* **REQUIREMENT A**
Decide whether each statement below agrees with the advice column, answering yes or no and quoting the words of the column that settle it: (i) the letter writer lives in America; (ii) the letter writer would readily raise this subject with family; (iii) the reply describes the blog as a place for matters one is uncomfortable discussing with one's parents.
* **REQUIREMENT B**
Carry the advice column forward from its final sentence.

* **SUPPLIED PASSAGE**
◆ ◆ ◆ ◆

>> Thursday, April 14, 2011
I've been reading your amazing blog for a while now, and even though i get extremely lazy and not read entire answers, I do pick up some great things. :)
My question for you today is....on a very touchy topic. I live in America and this is becoming an ongoing debate between Christians and Atheists...but I want to know what Islam says about it.
My reason for this question is, if people start discussing this i want to imput ISLAMIC points. I know (for sure) that homosexual marriages are completely not allowed in Islam, but what are these people's status's considered? Does Islam say people are born this way or become this way? Whenever I used to go to Pakistan and saw the Hijraas wearing a ton of makeup and asking for money, I was...annoyed. Why don't these people work? Or do something? why are they just begging? why is EVERY homosexual in pakistan just begging? But with all the recent debates, I think maybe these people are begging because no one over there will accept them doing anything else. I also fear for my future. When I have kids and they go to school, will they be seeing these relationships openly in school? Am i supposed to teach them it's wrong? What if my child is like that?
So, I am very confused. I'm sorry for the extremely long question, but i had to explain my stand point.
I hope it is not too much trouble for you to answer this, as this is the type of thing i'd never bring up to my family.
Thank You in advance :)
-Hoping to Learn
Wa'alykum as salam wa rahmatullah wa barkatoo,
Dearest Hoping to Learn,
You know, I've been waiting for someone to ask this question. And don't worry. This whole blog is for the stuff we're not comfortable talking to dear mumzy and daddy about.
So yeah, I know-the issue of homosexuality can seem a little confusing right now. But you know what? It’s really not- the truth is, this is another one of those things that modern society is trying to make “politically correct”. You see, with so many people coming out of the closet and so many shows starring homosexuals, we are constantly being bombarded with the message homosexuality is natural. The media keeps asking us: What’s wrong if two people love each other? Even if they are the same gender? Shouldn’t everyone have the right to decide who they feel attracted to?
To be blunt about it, the answer is: There’s a lot wrong with homosexuality.
Yes, I said it.
Homosexuality is not normal- it’s unnatural. And it’s a sin to act up on it.

◆ ◆ ◆ ◆

* **INPUT DATA**
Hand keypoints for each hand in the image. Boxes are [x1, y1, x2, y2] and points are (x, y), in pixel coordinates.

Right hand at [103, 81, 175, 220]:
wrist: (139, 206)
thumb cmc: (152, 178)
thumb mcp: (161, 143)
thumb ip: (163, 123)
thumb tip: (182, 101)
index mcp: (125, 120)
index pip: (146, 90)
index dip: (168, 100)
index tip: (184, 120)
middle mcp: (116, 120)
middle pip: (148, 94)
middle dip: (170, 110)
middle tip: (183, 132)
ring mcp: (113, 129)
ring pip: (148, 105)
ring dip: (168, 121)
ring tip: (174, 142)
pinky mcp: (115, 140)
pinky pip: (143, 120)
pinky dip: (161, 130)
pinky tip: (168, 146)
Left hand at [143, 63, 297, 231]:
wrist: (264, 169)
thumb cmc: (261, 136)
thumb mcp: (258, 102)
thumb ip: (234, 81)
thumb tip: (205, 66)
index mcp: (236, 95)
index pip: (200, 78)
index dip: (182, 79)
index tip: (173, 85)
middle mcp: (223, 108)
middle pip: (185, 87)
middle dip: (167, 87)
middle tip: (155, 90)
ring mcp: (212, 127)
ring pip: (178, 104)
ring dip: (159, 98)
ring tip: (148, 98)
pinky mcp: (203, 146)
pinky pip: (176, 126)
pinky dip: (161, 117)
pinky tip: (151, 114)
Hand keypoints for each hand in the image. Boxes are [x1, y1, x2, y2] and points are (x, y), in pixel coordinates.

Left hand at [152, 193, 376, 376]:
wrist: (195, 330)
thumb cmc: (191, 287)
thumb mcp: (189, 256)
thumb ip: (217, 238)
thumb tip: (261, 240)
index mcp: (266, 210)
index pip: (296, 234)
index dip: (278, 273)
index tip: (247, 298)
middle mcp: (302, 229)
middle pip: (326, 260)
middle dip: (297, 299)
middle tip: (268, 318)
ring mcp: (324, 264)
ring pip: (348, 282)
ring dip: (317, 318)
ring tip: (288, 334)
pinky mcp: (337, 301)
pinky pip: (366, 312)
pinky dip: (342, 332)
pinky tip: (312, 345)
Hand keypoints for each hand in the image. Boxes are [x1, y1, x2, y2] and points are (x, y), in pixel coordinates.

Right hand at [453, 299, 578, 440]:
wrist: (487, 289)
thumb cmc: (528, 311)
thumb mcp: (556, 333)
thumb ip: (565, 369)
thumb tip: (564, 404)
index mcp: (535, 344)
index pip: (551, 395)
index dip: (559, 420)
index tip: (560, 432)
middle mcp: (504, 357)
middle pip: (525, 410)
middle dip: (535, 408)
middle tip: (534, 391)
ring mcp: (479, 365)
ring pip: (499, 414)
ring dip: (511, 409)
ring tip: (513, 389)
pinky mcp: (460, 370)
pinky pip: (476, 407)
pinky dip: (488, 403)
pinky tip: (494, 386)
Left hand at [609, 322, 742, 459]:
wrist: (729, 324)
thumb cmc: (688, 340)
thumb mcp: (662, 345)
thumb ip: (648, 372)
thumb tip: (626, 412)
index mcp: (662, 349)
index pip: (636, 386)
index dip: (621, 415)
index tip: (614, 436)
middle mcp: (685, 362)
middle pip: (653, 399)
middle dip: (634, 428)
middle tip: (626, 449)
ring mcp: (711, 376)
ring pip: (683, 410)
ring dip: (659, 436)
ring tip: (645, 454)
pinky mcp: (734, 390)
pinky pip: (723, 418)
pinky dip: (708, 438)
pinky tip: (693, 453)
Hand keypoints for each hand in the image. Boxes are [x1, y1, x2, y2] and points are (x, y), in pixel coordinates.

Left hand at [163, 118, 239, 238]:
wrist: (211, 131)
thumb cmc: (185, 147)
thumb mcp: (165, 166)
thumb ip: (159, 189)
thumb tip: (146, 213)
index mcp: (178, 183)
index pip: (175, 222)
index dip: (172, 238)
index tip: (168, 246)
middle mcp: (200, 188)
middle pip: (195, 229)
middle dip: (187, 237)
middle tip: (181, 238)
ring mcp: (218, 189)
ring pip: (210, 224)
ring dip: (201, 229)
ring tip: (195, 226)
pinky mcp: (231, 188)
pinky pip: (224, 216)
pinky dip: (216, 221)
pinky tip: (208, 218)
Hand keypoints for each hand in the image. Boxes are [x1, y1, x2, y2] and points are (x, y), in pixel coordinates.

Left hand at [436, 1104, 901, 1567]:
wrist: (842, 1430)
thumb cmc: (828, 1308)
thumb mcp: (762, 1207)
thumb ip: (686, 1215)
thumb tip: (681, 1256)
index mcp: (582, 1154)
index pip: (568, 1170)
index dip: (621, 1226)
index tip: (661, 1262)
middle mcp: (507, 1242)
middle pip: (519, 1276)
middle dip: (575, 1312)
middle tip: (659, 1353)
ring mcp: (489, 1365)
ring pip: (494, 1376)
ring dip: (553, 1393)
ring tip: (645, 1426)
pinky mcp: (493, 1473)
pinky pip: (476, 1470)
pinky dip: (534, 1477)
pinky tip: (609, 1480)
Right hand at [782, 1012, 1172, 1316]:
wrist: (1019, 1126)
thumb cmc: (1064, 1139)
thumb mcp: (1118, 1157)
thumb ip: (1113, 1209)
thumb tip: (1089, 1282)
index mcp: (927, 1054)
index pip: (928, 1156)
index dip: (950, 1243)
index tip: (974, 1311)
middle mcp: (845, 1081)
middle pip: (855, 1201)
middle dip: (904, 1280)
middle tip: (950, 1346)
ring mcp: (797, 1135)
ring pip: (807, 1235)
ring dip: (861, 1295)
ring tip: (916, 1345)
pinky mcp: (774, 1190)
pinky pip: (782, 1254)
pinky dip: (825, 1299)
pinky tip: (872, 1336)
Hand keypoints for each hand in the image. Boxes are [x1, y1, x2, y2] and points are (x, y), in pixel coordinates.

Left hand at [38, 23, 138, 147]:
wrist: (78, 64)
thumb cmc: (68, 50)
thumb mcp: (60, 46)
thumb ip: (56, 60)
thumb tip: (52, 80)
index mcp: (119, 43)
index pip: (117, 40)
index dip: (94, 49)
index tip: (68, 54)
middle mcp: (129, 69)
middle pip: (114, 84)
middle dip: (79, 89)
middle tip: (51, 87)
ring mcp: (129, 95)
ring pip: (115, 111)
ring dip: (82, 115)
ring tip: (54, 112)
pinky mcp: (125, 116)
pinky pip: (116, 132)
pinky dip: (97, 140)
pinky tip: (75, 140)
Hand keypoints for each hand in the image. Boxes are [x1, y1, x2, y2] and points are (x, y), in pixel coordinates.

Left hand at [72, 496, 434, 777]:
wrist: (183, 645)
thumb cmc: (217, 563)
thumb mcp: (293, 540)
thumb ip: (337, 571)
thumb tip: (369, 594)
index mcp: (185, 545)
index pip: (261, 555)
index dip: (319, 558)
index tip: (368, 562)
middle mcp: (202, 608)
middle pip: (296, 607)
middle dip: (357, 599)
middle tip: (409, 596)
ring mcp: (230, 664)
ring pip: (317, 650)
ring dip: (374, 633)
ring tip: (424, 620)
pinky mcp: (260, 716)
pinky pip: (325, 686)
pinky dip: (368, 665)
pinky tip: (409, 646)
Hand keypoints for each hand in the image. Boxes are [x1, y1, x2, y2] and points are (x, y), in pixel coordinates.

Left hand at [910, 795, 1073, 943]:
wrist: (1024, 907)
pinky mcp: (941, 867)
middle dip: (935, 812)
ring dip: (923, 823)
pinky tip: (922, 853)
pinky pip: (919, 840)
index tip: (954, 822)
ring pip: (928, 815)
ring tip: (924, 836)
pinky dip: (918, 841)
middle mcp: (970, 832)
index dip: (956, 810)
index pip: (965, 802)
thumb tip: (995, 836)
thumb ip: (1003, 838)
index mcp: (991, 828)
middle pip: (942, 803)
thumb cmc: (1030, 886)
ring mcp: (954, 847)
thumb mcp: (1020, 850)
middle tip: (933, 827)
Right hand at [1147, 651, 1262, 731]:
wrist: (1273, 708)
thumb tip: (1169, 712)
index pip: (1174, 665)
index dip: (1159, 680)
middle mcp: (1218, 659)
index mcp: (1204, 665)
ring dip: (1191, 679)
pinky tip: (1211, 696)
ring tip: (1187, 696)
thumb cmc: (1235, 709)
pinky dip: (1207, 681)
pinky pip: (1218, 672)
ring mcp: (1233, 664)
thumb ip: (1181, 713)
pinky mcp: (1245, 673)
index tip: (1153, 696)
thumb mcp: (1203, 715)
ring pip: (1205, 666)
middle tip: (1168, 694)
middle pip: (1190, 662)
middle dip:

◆ ◆ ◆ ◆

* **EXERCISE RESPONSE A**
(i) Yes: "I live in America"
(ii) No: "this is the type of thing i'd never bring up to my family"
(iii) Yes: "This whole blog is for the stuff we're not comfortable talking to dear mumzy and daddy about."

* **EXERCISE RESPONSE B**
Let me ask you something:
Is it acceptable for a boy to feel sexually attracted to his sister? Or for a woman to feel sexually attracted to her son? Or what if a man feels attracted to his niece? How about if a boy feels sexually attracted to his stepmom? Would it be acceptable for him to act on his desire? Well, why not? What if the people involved in all of these scenarios share deep feelings and feel the need to act on them physically? Who’s to say they shouldn’t?
I think the idea is getting a little clearer…..but just in case, let me ask you some other questions.
Forget relatives….what if a 45 year old man feels attracted to his neighbor’s 3 year old daughter? Or if a female teacher feels attracted to her 9 year student, who happens to be a male?
Would our society accept these people acting out on their desires? The answer is a big fat no. These people, in fact, would be encouraged to see a psychiatrist and to get serious counseling. Muslim or not- no one in their right mind would accept them saying “I was just created this way”.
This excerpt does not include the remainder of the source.